Hardly any passed fully, Flynn said. “There were probably only a handful of towns that were 100 percent accessible,” she said. Some had only minor problems – not enough handicapped parking signs, for example, or no automated door-opener. “I think where you see people moving their polling places, it may be the number and scope (of the issues),” she explained.

This November, the state is also working to get every polling place in compliance with the Help America Vote Act, which requires that every location have a voting device for people who need assistance voting.

The state purchased an Accessible Voting System that lets voters call in to cast their vote, rather than having to read and being able to write. To have an AVS, towns need a dedicated analog phone line – with fax capabilities – in their polling places.

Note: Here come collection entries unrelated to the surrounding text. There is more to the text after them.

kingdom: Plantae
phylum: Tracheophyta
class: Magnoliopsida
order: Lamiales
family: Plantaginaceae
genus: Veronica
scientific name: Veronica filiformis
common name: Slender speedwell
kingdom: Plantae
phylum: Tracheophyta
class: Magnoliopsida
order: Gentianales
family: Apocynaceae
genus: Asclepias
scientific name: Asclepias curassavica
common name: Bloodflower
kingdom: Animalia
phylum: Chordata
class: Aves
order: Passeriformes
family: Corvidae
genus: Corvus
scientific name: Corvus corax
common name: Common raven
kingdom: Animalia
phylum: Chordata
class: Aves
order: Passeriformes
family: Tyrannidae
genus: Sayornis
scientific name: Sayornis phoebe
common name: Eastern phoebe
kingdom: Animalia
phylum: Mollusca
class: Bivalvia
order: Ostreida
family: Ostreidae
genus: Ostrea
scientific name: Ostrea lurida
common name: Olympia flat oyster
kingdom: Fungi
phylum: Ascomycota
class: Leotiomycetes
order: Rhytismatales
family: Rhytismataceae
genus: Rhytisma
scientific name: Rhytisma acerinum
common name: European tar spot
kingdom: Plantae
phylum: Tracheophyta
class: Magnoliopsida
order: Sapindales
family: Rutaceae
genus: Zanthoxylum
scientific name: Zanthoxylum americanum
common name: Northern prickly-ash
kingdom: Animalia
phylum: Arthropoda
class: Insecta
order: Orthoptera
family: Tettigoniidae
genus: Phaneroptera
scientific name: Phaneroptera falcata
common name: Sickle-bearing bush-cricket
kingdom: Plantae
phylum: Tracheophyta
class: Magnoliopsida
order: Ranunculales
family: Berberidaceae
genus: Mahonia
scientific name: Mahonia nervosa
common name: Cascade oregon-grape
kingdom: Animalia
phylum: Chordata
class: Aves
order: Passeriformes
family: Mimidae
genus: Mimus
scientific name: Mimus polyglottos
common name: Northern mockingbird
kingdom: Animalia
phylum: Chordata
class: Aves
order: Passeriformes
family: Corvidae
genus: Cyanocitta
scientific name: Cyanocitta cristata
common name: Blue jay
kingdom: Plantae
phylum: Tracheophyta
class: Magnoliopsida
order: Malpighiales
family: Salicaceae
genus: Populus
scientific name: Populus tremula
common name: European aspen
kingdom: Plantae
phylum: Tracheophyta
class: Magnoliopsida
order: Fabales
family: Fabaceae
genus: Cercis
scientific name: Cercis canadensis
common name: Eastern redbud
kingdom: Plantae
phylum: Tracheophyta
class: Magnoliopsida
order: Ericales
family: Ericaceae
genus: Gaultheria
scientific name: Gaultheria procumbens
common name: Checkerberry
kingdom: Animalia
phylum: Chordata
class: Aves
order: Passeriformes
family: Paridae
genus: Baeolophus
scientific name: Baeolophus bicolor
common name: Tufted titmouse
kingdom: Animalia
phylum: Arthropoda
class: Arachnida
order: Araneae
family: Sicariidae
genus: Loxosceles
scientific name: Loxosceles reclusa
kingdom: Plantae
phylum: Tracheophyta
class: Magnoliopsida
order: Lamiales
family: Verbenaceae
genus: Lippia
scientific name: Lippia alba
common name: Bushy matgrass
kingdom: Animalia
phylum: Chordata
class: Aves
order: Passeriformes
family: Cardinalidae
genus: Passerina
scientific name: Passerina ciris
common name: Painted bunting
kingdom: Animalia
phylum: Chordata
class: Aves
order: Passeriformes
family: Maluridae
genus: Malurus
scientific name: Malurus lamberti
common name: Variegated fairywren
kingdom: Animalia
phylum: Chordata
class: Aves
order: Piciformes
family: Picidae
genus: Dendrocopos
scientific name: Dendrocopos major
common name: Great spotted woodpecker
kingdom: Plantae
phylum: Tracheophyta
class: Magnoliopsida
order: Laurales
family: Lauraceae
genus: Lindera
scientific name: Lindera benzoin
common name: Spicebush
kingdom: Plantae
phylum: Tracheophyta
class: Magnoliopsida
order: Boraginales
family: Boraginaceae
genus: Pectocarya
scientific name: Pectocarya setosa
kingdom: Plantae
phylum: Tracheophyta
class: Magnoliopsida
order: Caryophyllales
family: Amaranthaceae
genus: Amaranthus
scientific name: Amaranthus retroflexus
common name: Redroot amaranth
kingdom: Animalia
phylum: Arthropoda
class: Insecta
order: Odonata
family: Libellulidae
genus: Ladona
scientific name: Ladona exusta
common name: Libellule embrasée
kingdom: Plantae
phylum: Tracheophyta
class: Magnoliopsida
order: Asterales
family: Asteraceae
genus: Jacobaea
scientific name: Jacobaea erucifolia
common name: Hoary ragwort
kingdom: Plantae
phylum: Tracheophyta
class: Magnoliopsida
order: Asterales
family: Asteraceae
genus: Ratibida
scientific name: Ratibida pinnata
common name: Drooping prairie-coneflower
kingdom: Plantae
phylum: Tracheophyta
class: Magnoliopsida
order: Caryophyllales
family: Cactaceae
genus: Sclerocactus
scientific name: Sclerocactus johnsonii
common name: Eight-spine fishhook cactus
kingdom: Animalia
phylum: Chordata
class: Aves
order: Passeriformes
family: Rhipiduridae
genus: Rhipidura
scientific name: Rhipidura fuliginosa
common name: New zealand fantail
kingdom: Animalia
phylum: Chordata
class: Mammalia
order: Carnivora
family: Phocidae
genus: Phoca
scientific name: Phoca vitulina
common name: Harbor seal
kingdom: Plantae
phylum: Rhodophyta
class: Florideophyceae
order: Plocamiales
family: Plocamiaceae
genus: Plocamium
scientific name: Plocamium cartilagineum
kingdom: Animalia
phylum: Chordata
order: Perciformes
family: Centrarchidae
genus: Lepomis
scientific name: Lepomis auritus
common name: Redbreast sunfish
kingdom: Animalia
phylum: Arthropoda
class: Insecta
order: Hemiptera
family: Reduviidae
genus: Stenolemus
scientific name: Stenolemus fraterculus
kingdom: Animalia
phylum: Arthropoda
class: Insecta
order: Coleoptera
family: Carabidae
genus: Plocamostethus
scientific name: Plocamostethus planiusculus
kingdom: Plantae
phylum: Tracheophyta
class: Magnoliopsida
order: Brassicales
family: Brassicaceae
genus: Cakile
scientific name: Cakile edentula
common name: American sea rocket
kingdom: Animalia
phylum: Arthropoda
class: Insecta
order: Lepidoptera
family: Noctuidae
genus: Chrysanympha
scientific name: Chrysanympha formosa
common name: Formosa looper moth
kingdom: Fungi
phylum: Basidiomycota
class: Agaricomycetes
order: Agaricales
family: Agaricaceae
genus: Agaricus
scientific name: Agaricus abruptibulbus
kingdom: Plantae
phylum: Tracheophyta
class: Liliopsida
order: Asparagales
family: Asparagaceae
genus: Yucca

The actual AVS system is paid for by the state, Flynn said, but towns are responsible, financially and otherwise, for making their buildings accessible. Towns that need assistance, Flynn said, may apply for grant money to help with some of the costs associated with compliance, after the work has been done.

“We can’t build someone a new building or ramps,” she said. But the state can help with some costs.

Livermore’s community building not only had slightly too-narrow doors and the wrong type of door handle, it was also not set up to be able to have a separate phone line for the AVS system.

In Livermore Falls, in contrast, the polling place has been changed partly because of the state’s new system, and partly because it might be dangerous to have the voting in the fire station, Town Clerk Kristal Flagg said.

On top of having little-to-no handicapped parking near the fire station, things could get difficult if the fire department was called out during voting hours. “If there was ever an emergency, here we are in the middle of the voting,” Flagg said.

Making the town office compliant instead was relatively easy, she said. A small ramp to go over a lip on the doorway and some handicapped parking signs were among the small purchases the town made.

Change is never easy, Libby said, and moving the polling place from the location where she can remember her parents voting, and the location most townspeople have gotten used to, might be a little jarring.

But it’s important, and a positive change, however hard it might be to get used to. “We want (disabled voters) to be able to vote and feel comfortable about all these aspects, and it’s a law. We need to be on board,” she said. “It’s a very good program,” she said, “and it’s a pretty important election. What people need to realize is that we all may know somebody (who needs it).”